What the task requires
Everything from the line that contains "is a photomicrograph" to the end of the listing below, both ends included, is to be transcribed word for word, and nothing else.

[[ Given information, beginning ]]

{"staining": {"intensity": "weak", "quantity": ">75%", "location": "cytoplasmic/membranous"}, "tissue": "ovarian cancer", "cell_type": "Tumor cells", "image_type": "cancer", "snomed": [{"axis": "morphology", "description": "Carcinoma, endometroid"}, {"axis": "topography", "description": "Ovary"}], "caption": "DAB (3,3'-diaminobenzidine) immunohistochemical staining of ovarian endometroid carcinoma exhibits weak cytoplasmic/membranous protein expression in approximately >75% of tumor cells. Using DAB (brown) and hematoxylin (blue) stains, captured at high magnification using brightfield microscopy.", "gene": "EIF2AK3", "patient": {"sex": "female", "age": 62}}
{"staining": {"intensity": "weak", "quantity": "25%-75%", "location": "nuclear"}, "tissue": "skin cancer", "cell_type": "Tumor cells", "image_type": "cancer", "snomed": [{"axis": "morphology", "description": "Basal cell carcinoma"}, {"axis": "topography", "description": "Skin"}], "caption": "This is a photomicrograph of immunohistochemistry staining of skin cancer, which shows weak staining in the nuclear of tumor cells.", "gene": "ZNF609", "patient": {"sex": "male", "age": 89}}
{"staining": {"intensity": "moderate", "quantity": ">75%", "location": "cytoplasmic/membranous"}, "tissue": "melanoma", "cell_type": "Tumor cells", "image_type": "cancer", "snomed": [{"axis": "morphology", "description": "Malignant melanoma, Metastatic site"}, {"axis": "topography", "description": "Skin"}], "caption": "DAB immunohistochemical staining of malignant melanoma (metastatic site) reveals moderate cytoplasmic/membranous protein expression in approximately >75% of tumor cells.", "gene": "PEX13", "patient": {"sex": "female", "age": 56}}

[[ Given information, end ]]

Solved problem
{"staining": {"intensity": "weak", "quantity": "25%-75%", "location": "nuclear"}, "tissue": "skin cancer", "cell_type": "Tumor cells", "image_type": "cancer", "snomed": [{"axis": "morphology", "description": "Basal cell carcinoma"}, {"axis": "topography", "description": "Skin"}], "caption": "This is a photomicrograph of immunohistochemistry staining of skin cancer, which shows weak staining in the nuclear of tumor cells.", "gene": "ZNF609", "patient": {"sex": "male", "age": 89}}
{"staining": {"intensity": "moderate", "quantity": ">75%", "location": "cytoplasmic/membranous"}, "tissue": "melanoma", "cell_type": "Tumor cells", "image_type": "cancer", "snomed": [{"axis": "morphology", "description": "Malignant melanoma, Metastatic site"}, {"axis": "topography", "description": "Skin"}], "caption": "DAB immunohistochemical staining of malignant melanoma (metastatic site) reveals moderate cytoplasmic/membranous protein expression in approximately >75% of tumor cells.", "gene": "PEX13", "patient": {"sex": "female", "age": 56}}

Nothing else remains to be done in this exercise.